-- TASK INPUT follows --

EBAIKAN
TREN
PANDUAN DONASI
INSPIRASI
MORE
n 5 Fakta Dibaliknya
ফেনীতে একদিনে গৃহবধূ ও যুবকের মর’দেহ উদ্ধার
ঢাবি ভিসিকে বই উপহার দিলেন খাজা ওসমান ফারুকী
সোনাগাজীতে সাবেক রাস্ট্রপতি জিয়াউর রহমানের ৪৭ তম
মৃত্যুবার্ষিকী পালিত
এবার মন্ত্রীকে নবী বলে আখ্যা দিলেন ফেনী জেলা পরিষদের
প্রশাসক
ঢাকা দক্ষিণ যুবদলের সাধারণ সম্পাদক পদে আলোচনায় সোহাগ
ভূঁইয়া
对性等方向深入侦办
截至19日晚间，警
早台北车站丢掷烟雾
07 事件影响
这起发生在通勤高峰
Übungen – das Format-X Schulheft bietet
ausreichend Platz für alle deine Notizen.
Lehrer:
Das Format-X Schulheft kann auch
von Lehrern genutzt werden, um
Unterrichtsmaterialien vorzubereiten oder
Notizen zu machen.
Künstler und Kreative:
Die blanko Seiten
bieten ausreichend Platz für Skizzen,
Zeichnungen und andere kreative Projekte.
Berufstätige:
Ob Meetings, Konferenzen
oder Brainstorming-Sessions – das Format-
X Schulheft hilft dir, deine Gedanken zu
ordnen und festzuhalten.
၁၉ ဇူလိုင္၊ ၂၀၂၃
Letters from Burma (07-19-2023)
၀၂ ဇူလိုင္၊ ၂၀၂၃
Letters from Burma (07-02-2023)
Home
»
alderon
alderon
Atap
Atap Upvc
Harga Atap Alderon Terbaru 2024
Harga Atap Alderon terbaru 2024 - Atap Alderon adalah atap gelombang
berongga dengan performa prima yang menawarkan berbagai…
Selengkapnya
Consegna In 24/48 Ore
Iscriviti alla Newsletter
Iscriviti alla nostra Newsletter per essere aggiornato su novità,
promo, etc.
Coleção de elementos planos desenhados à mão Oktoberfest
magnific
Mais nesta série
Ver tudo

-- TASK INPUT concluded --

## WORK INSTRUCTION
Which lines in the records contain the word "Newsletter", with case counting? Pick out each such line and copy it in full.

## WRITTEN RESPONSE
Iscriviti alla Newsletter
Iscriviti alla nostra Newsletter per essere aggiornato su novità,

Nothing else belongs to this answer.